DepScreen is deliberately offline and heuristic. It does not claim to be a vulnerability database or proof that dependencies are safe. It creates snapshots, scans projects, diffs snapshots, and renders reports.
npx depscreen snapshot --root . --output depscreen.lock.json
npx depscreen scan --root . --format text --fail-on high
npx depscreen diff baseline.json current.json --format markdown
npx depscreen report depscreen.json --format markdown --output DEPENDENCIES.mdThat boundary is the right one.
The tool does not need to know every vulnerability on the internet to be valuable. It just has to make dependency risk visible before review turns into archaeology.
Weak review surface
- ✗Agent summary is the main artifact
- ✗Verification lives in terminal scrollback
- ✗Dependency churn is easy to miss
- ✗Logs are too raw to inspect
- ✗Reviewer starts by reconstructing the run
Receipt-driven review
- ✓Provenance receipt names changed files
- ✓Commands and results are attached
- ✓Dependency findings become review prompts
- ✓Agent activity has a bill of materials
- ✓Reviewer starts from structured evidence
The deeper pattern
These tools are not competing attempts to solve review. They are three slices of the same surface:
| Tool | Review question | Artifact |
|---|---|---|
agentattest | What changed, and can this workspace still match the receipt? | Local provenance JSON and Markdown |
toolbill | What did the agent do during the run? | Compact bill of materials from logs and git changes |
depscreen | Did dependency risk move? | Snapshot, scan, diff, and report output |
That pattern keeps showing up across the sprint.
Day 16 was about proof before publish. Day 22 was about release evidence without leaking the run. Day 24 was about building for first failure.
Day 25 moves the idea one step closer to the reviewer:
do not just generate evidence.
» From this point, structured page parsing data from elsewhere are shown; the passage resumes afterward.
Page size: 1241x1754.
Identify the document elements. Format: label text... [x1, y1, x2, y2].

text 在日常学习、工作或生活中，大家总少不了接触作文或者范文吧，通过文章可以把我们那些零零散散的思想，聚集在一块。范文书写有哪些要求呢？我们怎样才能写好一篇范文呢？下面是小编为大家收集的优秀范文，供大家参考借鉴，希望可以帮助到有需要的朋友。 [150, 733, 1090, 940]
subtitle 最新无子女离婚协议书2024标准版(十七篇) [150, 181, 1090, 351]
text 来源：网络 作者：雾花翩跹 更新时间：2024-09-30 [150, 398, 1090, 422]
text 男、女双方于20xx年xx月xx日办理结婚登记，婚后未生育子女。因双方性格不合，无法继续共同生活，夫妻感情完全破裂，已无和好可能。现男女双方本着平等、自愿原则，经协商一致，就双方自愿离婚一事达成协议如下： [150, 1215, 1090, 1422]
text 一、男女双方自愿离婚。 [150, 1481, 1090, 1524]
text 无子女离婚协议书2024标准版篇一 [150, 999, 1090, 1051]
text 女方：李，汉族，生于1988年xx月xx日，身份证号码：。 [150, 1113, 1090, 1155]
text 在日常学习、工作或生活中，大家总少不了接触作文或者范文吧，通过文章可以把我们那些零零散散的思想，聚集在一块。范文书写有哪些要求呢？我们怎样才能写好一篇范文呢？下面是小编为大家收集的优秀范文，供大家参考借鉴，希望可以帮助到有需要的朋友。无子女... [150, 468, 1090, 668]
Shape the evidence into the surface where the decision happens.
Where Day 25 lands
The more agent work I run, the less interested I am in generic claims about autonomy.
Autonomy is only useful when the review loop can keep up.
AgentAttest gives changed code a local provenance receipt. ToolBill gives agent activity a compact bill of materials. DepScreen gives dependency changes a deterministic review prompt.
None of them make the model smarter. That is not the job.
They make the work easier to inspect.
That is the practical edge. Agentic engineering does not fail because the model cannot produce enough output. It fails when the output arrives faster than trust can move through the system.
The review surface is where that trust moves.
Build it like it is the product, because for agent-assisted engineering, it is.